== 选读文本 ==
------

Hive针对distinct的优化(二)

Hive针对distinct的优化。

之前一篇针对单个count(distinct xxx)的优化,本文来讲讲对多个count(distinct xxx)的优化。

0x00 解决思路

优化是在之前单个count的基础上,通过使用union all以及窗口分析函数lag的结合来进行的。具体思路如下。

0x01 分治法

1
2
3
4
5
6
7
8
9
10
11
12
13
14
15
16
17
18
19
20
21
22
23
24
25
26
27
28
29
30
31
32
33
34
35
SELECT 
pid, c1, c2
FROM
(select
pid, c1, lag(c2,1) over win c2, row_number() over win rn
from
(select--取得c1的值
pid, sum(tn) c1, null c2
from
(select
pid, substr(uid,1,4) tag, count(distinct substr(uid, 5)) tn
from
xxtable
group by
pid,substr(uid,1,4)

------

== 原始数据 ==
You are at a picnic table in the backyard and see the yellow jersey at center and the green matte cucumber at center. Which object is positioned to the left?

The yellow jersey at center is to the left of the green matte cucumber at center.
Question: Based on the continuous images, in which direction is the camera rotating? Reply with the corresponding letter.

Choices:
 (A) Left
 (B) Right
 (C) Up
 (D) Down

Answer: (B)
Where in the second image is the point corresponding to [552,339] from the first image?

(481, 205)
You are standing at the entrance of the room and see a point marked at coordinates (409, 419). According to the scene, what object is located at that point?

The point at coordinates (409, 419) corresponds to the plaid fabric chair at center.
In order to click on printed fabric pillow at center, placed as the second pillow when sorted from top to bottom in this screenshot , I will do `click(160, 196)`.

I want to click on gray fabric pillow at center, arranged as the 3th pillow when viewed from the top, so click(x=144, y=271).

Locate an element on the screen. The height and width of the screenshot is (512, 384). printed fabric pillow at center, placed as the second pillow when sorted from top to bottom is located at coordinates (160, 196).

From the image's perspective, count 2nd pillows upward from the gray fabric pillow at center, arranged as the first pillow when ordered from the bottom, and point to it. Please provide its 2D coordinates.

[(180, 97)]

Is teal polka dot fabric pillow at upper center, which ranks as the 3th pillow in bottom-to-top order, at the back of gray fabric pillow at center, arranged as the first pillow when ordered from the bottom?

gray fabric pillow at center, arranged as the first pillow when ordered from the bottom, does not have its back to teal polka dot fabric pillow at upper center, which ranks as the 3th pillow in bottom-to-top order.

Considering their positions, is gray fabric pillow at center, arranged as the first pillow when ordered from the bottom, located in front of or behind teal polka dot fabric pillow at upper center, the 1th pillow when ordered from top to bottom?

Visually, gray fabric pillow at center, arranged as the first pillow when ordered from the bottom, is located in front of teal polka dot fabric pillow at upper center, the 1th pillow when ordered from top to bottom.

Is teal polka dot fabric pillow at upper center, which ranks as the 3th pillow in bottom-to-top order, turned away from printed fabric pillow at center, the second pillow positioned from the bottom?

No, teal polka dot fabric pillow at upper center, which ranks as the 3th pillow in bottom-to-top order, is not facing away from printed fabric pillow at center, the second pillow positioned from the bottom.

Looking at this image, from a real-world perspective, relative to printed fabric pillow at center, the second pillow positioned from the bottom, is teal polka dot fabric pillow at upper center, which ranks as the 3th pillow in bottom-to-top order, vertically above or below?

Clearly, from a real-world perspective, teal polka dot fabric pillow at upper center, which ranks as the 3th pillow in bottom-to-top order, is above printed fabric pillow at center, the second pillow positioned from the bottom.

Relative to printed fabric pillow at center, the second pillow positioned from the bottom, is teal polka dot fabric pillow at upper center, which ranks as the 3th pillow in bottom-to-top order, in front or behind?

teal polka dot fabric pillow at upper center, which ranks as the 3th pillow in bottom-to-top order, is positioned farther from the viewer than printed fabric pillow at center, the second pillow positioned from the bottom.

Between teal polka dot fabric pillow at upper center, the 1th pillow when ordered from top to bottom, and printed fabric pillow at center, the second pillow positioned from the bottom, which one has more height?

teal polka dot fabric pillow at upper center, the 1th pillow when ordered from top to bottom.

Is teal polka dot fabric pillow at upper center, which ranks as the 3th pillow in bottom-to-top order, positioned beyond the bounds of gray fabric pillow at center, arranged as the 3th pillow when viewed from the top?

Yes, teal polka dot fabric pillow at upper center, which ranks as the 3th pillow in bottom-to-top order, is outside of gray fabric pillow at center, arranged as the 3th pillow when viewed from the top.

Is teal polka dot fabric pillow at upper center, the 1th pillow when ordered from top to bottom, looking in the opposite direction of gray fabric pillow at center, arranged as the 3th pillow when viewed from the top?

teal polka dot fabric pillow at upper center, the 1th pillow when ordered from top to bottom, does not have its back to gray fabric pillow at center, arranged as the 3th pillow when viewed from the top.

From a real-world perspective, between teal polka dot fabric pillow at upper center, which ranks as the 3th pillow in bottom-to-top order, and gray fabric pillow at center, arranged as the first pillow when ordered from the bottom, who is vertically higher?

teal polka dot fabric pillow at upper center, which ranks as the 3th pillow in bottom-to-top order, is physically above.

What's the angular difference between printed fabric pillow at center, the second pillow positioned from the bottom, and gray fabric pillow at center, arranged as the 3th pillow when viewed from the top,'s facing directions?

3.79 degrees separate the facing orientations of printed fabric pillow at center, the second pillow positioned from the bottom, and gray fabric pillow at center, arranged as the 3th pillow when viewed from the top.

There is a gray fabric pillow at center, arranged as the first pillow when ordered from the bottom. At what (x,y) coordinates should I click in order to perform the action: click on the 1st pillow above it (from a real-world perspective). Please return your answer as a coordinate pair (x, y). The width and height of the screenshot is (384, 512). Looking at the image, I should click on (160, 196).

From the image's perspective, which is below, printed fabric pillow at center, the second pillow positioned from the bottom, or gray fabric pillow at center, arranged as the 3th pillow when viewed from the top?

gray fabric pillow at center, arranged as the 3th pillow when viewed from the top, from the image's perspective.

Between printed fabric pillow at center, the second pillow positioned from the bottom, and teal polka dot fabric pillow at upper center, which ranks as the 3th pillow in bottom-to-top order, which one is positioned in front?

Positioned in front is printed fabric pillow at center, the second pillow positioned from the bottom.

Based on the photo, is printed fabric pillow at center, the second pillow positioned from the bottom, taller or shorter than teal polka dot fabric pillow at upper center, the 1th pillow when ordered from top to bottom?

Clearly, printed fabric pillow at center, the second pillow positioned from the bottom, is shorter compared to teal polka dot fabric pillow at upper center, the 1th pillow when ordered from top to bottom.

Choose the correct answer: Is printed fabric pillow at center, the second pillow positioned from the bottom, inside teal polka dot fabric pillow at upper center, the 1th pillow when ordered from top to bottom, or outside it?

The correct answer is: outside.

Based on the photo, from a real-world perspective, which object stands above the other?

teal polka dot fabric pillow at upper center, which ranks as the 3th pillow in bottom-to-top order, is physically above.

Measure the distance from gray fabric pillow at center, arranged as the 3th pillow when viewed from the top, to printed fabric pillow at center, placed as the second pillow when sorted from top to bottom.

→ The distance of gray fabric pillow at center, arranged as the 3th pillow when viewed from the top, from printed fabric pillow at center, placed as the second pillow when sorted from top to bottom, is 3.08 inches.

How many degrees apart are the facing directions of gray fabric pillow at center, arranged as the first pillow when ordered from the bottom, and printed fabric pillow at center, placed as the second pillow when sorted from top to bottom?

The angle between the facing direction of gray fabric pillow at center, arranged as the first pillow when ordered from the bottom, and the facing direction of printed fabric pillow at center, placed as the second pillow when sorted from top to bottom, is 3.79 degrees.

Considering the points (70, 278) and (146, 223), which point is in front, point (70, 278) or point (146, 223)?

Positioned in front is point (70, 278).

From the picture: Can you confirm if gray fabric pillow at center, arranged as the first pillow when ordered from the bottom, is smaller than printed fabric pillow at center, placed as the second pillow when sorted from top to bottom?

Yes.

------

== 练习任务 ==
a. 改写关于Hive distinct优化的文本中从"Hive针对distinct的优化(二)"到"结合来进行的。具体思路如下。"之间的部分（含首尾两处），把其中的"窗口分析函数"换成"窗口函数"。
b. 接着关于Hive distinct优化的文本从停下的地方往下写。
这些数据行取自另一处来源。

== 各题答案 ==
a.
Hive针对distinct的优化(二)

Hive针对distinct的优化。

之前一篇针对单个count(distinct xxx)的优化,本文来讲讲对多个count(distinct xxx)的优化。

0x00 解决思路

优化是在之前单个count的基础上,通过使用union all以及窗口函数lag的结合来进行的。具体思路如下。

b.
)t1
group by pid

union all
select--取得c2的值
pid, null c1, sum(tn1) c2
from
(select
pid, substr(cid,1,4) tag, count(distinct substr(cid, 5)) tn1
from
xxtable
group by
pid,substr(cid,1,4)
)t2
group by pid
)t3
window win as (partition by pid order by c1)
)t4
WHERE
rn = 2 --值取决于具体情况
  • 此方法适用于求少量count distinct的情况,有多少个count distinct就union all多少次。
  • 在最内层t1、t2中分别求得需要的计数值。
  • 在中间层t3使用窗口分析函数lag或者lead(或者使用max方法也行)对多个结果值进行聚合。
  • 在最外层t4通过row_number筛选出需要行。

经过验证,该方法在5000万数据量的情况下,不优化需要4.5分钟,经过优化需要1.5分钟,提升效果较为明显。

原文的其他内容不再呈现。